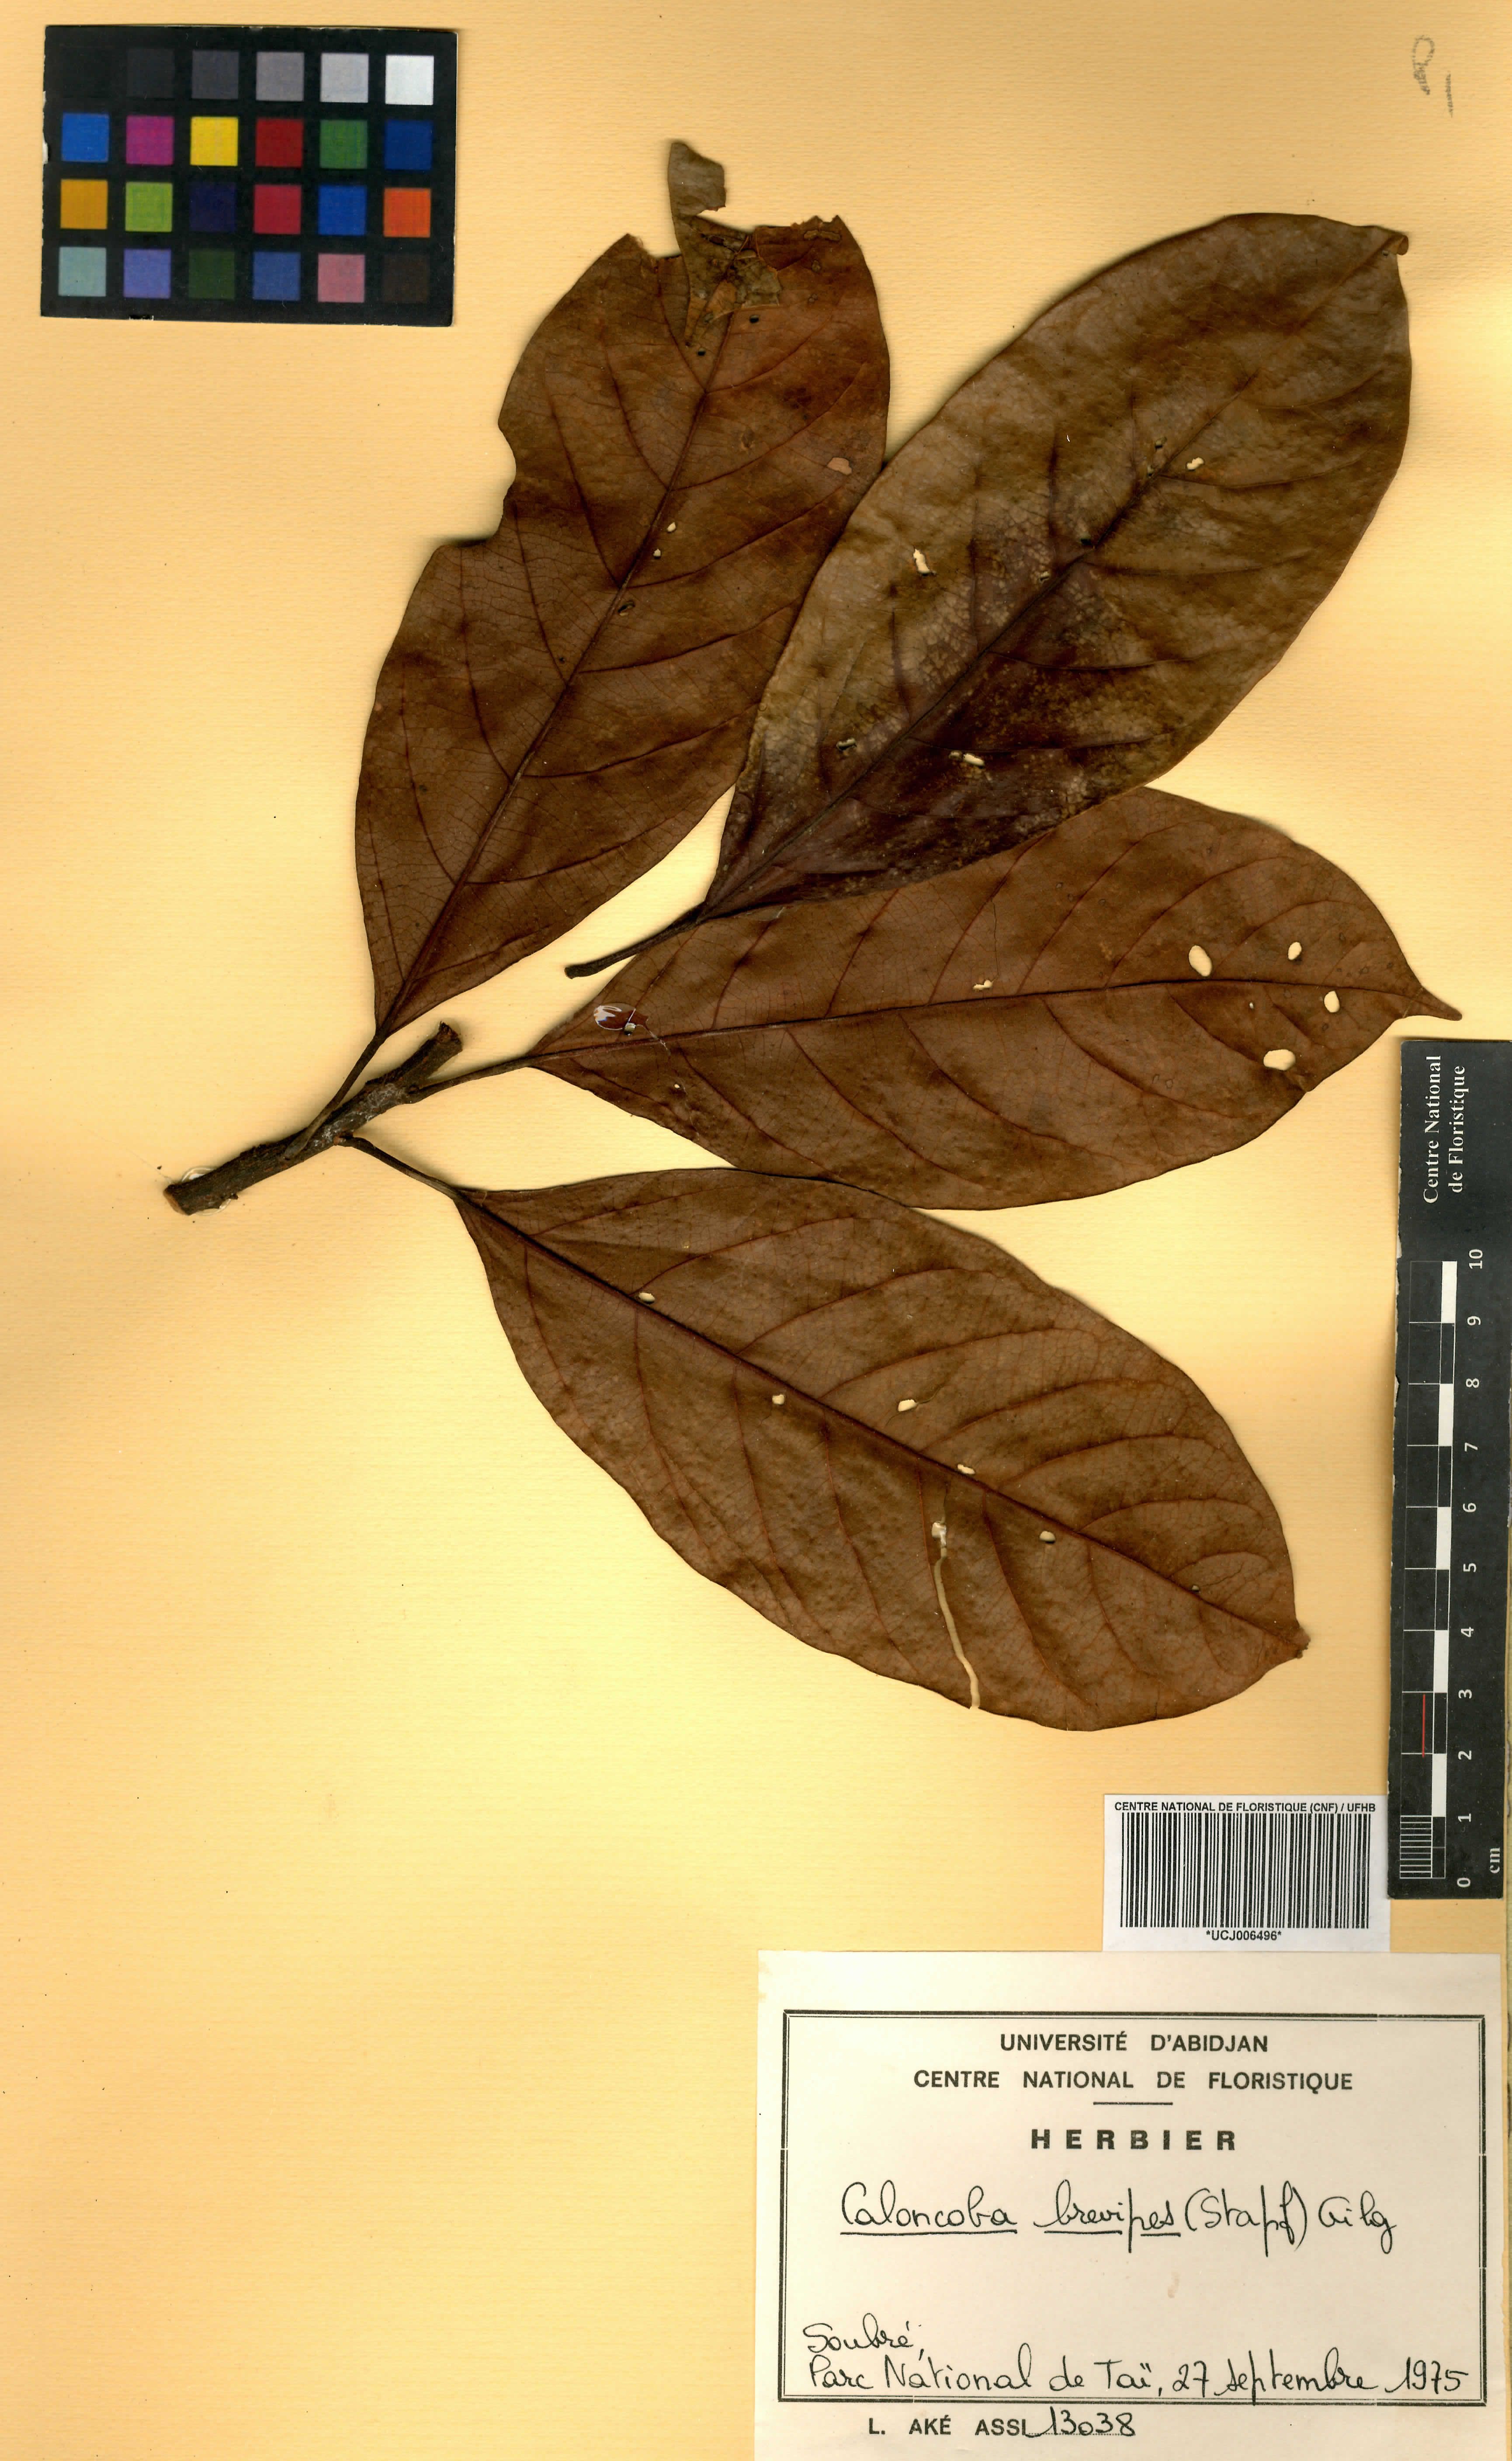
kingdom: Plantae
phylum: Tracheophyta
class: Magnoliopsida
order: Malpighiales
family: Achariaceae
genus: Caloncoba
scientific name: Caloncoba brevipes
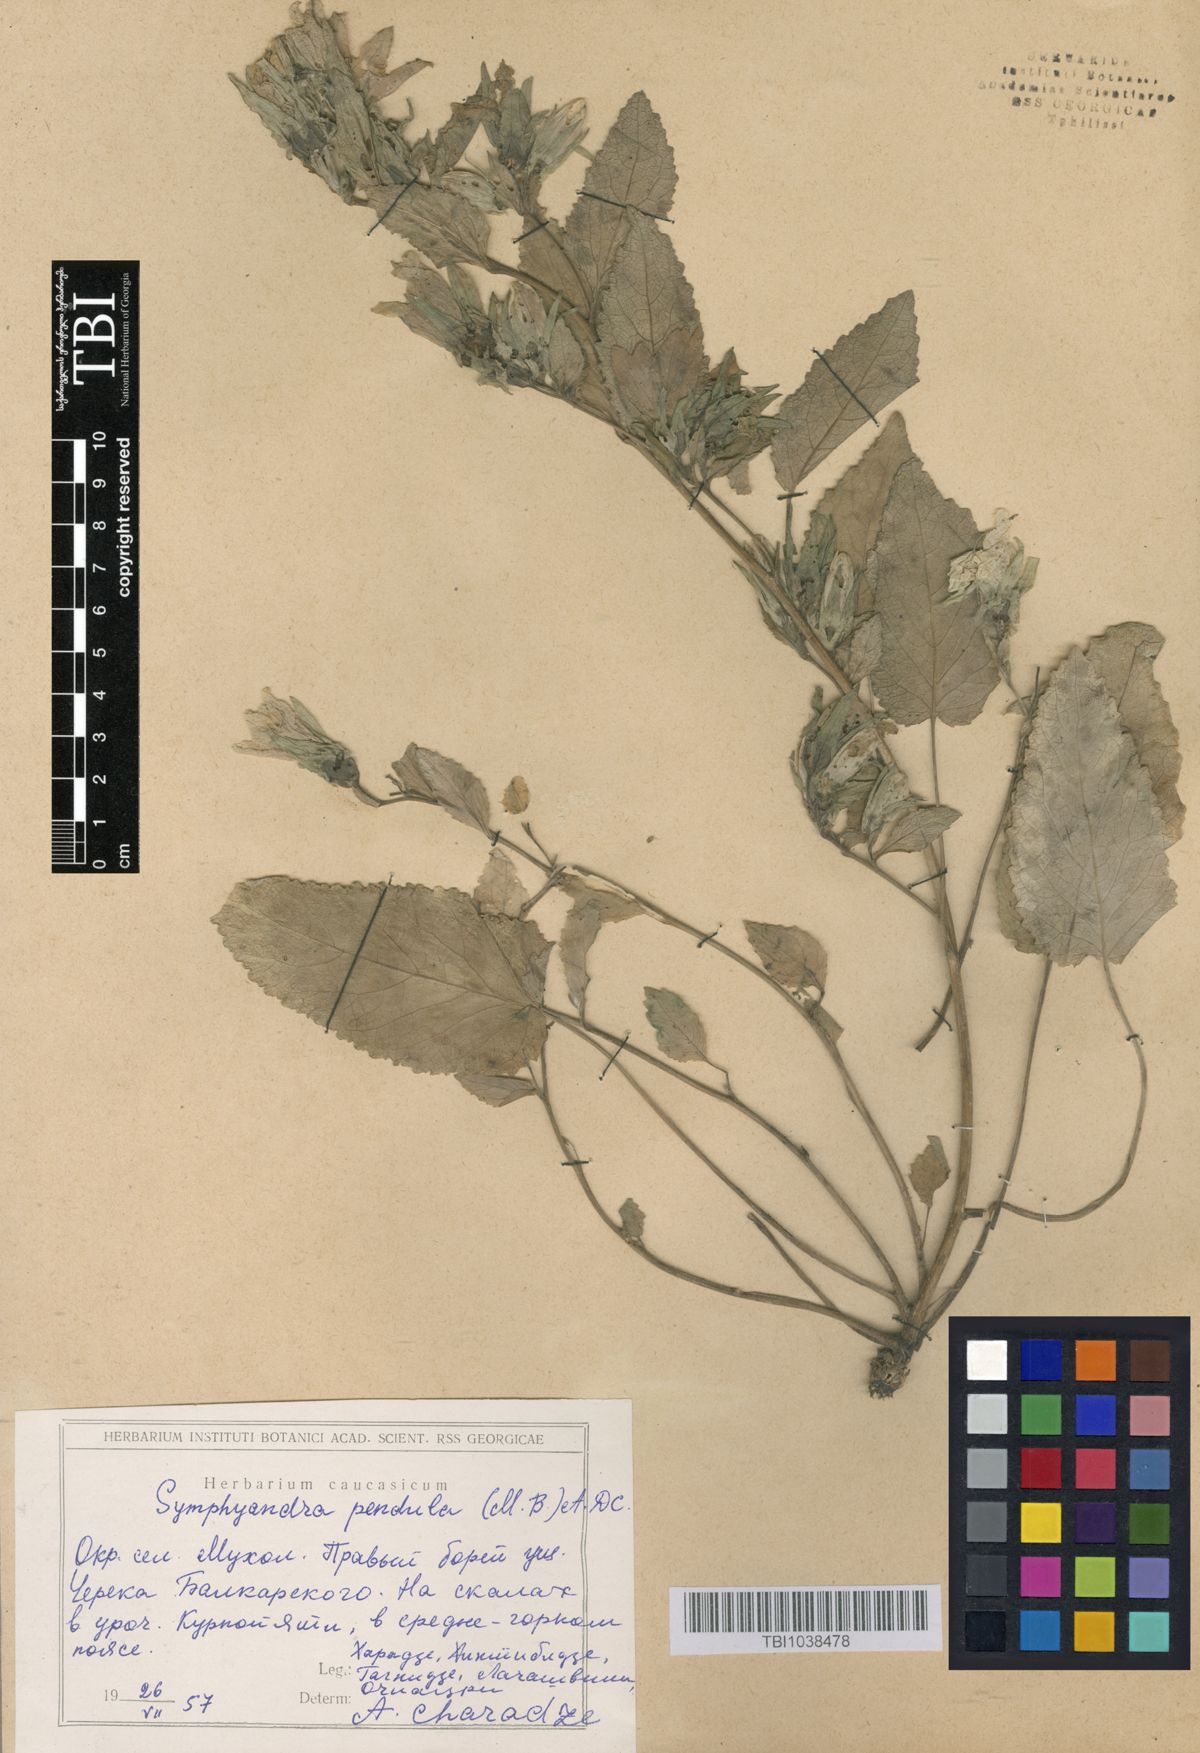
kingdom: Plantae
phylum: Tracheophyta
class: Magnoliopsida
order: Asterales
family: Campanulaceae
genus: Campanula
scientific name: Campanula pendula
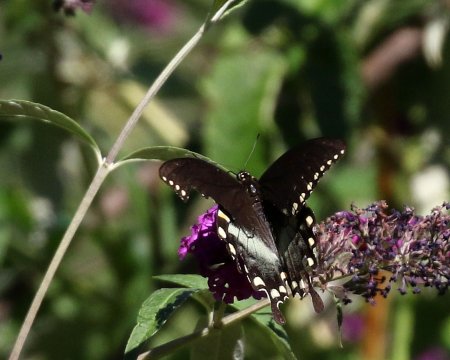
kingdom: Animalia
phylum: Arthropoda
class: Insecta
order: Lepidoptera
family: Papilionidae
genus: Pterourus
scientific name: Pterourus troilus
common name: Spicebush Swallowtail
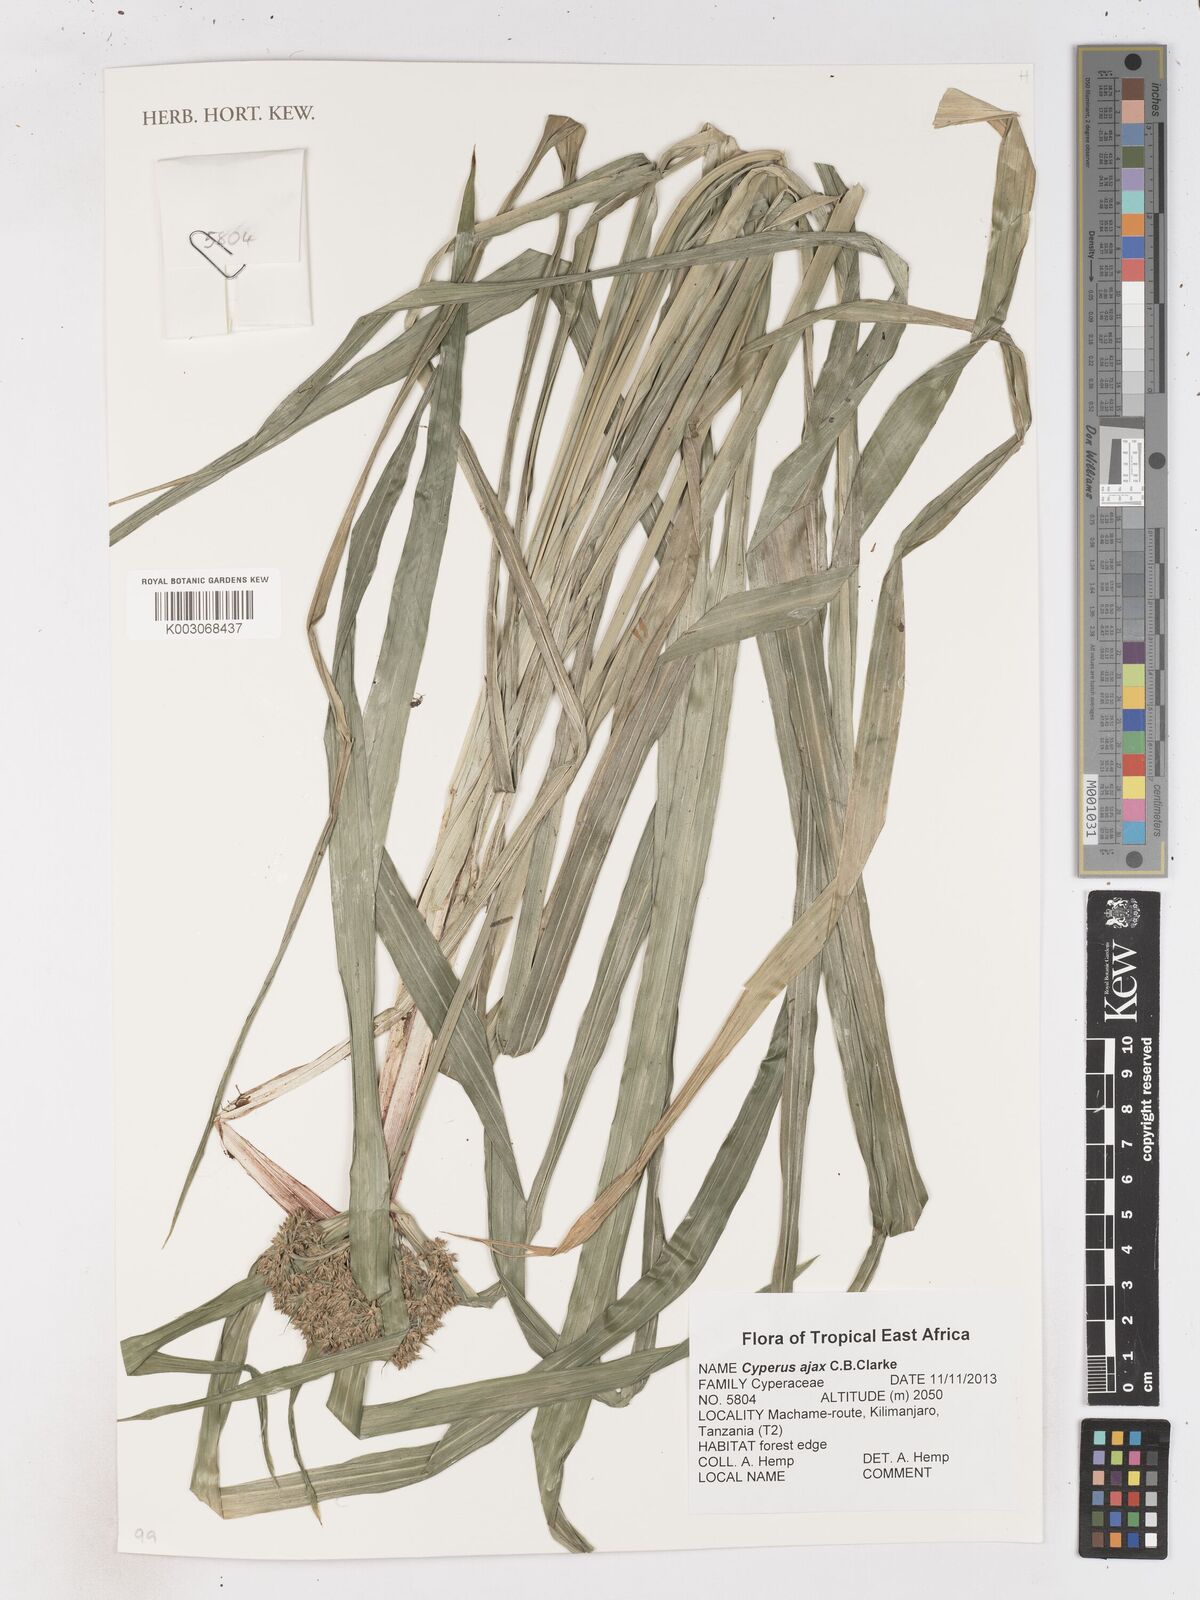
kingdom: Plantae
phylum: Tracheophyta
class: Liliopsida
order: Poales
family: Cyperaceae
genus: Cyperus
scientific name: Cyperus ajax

> _Problem to solve_
Present every line of the listing above as a numbered list, with no blank lines. Leave the pictures out of your answer.

> _Exercise response_
1. kingdom: Plantae
2. phylum: Tracheophyta
3. class: Magnoliopsida
4. order: Malpighiales
5. family: Achariaceae
6. genus: Caloncoba
7. scientific name: Caloncoba brevipes
8. kingdom: Plantae
9. phylum: Tracheophyta
10. class: Magnoliopsida
11. order: Asterales
12. family: Campanulaceae
13. genus: Campanula
14. scientific name: Campanula pendula
15. kingdom: Animalia
16. phylum: Arthropoda
17. class: Insecta
18. order: Lepidoptera
19. family: Papilionidae
20. genus: Pterourus
21. scientific name: Pterourus troilus
22. common name: Spicebush Swallowtail
23. kingdom: Plantae
24. phylum: Tracheophyta
25. class: Liliopsida
26. order: Poales
27. family: Cyperaceae
28. genus: Cyperus
29. scientific name: Cyperus ajax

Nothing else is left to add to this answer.